08-28-2004, 08:35 PM
There's a reason why we have (gasp) government and regulations. Otherwise, you have streets like Tulsa's Minco. You just cannot assume that businesses will do what's best for the community.

08-30-2004, 12:33 AM
I don't think it's fair to compare the Lake Hefner Parkway to the I-40 Crosstown. The Lake Hefner Parkway is more of a local highway, traveled by people living in the far northwest part of town. Most of the locals know that the East Wharf development is there, so we don't need signs to lure them off the highway. Also, East Wharf is directly off the highway anyways, so again no signs are needed.

In contrast, I-40 is heavily traveled by tourists, and many touristy businesses will be located far off the highway. Billboards could be an asset to trying to lure these tourists off the highway. Without them, tourists just passing through may never find out about the businesses.

Most tourists just passing through won't find East Wharf anyways because the Parkway won't be part of their travels.

I say ban billboards on highways where they're not necessary, like the Hefner Parkway.
Allow them, with limitations, on highways where tourists will be traveling.

Oh, and I don't think the council will side with the planning commission's recommendatons, because I think they know how valuable those billboards are to the success of local business in Bricktown and downtown. They know how important it is to try to lure people off the highway, especially tourists just traveling through. Whatever means necessary, let's do it.

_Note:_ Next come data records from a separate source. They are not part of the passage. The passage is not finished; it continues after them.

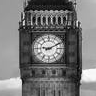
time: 9:10
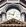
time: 12:47
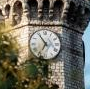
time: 6:54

Seems like the planning commission looks more at the appearance something gives to our community, whereas the city council looks more at what it will take to draw people into the city.

08-30-2004, 08:18 AM
I'd say allow them, but regulate number, size, and content. Drive I-70 through Missouri and there are numerous boards up for adult businesses and they're really bad for the state's image and inappropriate for younger travelers.